I eat chocolate, go far a walk, clean, vacuum or if it's really strong I post on here for help and it works. It saved me.
Here's an analogy; not being flip or anything, but word pictures help me when nothing else can.
Once you are a pickle (addict) you can't EVER be a cucumber (just one pill or controlled user) again!
And you know that pickles dry out and shrivel up unless they're in a brine which gives them flavor and crispness! (meetings, meetings, counseling, surrounding ourselves with others whose VERY SAME GOAL is to stay clean and sober) that environment is "our" brine.
I went through withdrawals almost daily! - I'd be sick, get enough to make it through the day, then sick again the next, repeat, try to stop, get sick, get some more, etc etc - for THREE VERY LONG YEARS before I got sober. (That's not including the 5 years prior to that using without any real knowledge of withdrawls-I was 15 when I did [snorted] my first opiate - half of a 160 mg Oxy Contin - no lie). They don't even make those anymore. This was right before the oxy/hillbilly heroin epedimic so I had NO idea what I was getting into. At my breaking poing, before I went to rehab @ age 22, I woke up every morning and prayed asking God to have someone kill me that day. I understand the meaning of sick and tired of being sick and tired as much as anyone. Sickness broke me. I went to a "faith-based" non-medical, residential rehab for 13 months 1,500 miles from home!!! so that there was NO WAY I could use unless I escaped and went to the streets as a hooker or something. LOL - funny...kinda.
Anyway, I made it FIVE years SOBER! I was a walking testimony to so many people and last year I relapsed. So I also know what it's like to fall....hard.
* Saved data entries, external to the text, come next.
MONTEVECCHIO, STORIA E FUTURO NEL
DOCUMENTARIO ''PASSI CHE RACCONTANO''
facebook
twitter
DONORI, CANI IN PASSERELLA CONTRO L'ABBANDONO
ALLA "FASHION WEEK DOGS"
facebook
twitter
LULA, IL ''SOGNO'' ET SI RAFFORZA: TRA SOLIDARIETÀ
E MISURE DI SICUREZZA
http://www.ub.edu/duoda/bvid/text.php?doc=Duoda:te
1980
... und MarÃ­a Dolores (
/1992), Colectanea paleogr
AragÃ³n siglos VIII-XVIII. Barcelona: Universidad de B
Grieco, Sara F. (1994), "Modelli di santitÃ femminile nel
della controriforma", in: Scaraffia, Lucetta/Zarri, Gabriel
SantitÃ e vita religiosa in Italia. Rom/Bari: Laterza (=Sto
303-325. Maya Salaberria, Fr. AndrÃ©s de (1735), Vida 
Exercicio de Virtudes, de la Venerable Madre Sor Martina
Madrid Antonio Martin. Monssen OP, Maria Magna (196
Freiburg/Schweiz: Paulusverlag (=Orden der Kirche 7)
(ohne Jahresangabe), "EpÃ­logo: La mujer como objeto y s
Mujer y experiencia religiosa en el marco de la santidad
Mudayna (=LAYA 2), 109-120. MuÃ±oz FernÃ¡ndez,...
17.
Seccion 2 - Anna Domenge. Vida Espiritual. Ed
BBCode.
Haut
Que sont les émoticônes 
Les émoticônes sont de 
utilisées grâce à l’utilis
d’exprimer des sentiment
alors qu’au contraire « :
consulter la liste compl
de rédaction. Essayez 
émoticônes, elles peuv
I was going through a divorce, all alone, family far far away, no accountability, and found myself in the wrong place at the wrong time and did just one hydrocodone which lead to 6 months of everyday use...needless to say I'm back on the road to recovery. This time I'm using a suboxone taper and I'm down to 2 mgs. I don't know how this story ends, but these things I do know: Don't let yourself go through 3 years of daily withdrawals. It's HELL and a complete waste of life and time! And - ALWAYS remember the Devil is like a roaring lion PATIENTLY WAITING for the right moment to ATTACK - when your least expecting, at your weakest and you have the most to lose, that's when he'll pounce!!
Thanks KLB...that pretty much sums up my last 3 years as well. I had 'periods' of not having to go through wd because I had the funds to keep me afloat, but that was it. I still had wd at least a day or two every month and I this last relapse and wd just took it all out of me. I thought I was done before, but now I know I am. Today is day 11 and while I'm not all the way back, I am way further ahead than the first couple days and in a better place than I was on what I thought was a good day on pills. It really does only take one to take us back to the beginning. Funny how we wouldn't eat something that tastes good if it gave us a tummy ache, but we will put this poison down us! I'm glad to hear you found your way out of that nightmare and it truly is a nightmare at the end. I'll be doing everything I can to keep that devil away. He isn't welcome here! :) I sent you a friend invite too. Keep it up girl..you are doing great!
I just got here so please be patient with me. You relapsed on the 4th.? Sorry To hear that. Today is the 13th. and you have 11 days? If your first day clean was the 5th., then you have 8 days clean, no? I am not trying to be mean. Like I said I just got here and the math doesn't add up so I am trying help, so let's start withe basics. Set me straight...
it sounds like you need to somehow remove the connection that is enabling you - can you tell that person you need to not see them for a little while or alternatively, ask them to refuse you any pills, no matter what you say? tell them you need them to support you and you would be grateful if they would not present the opportunity to you.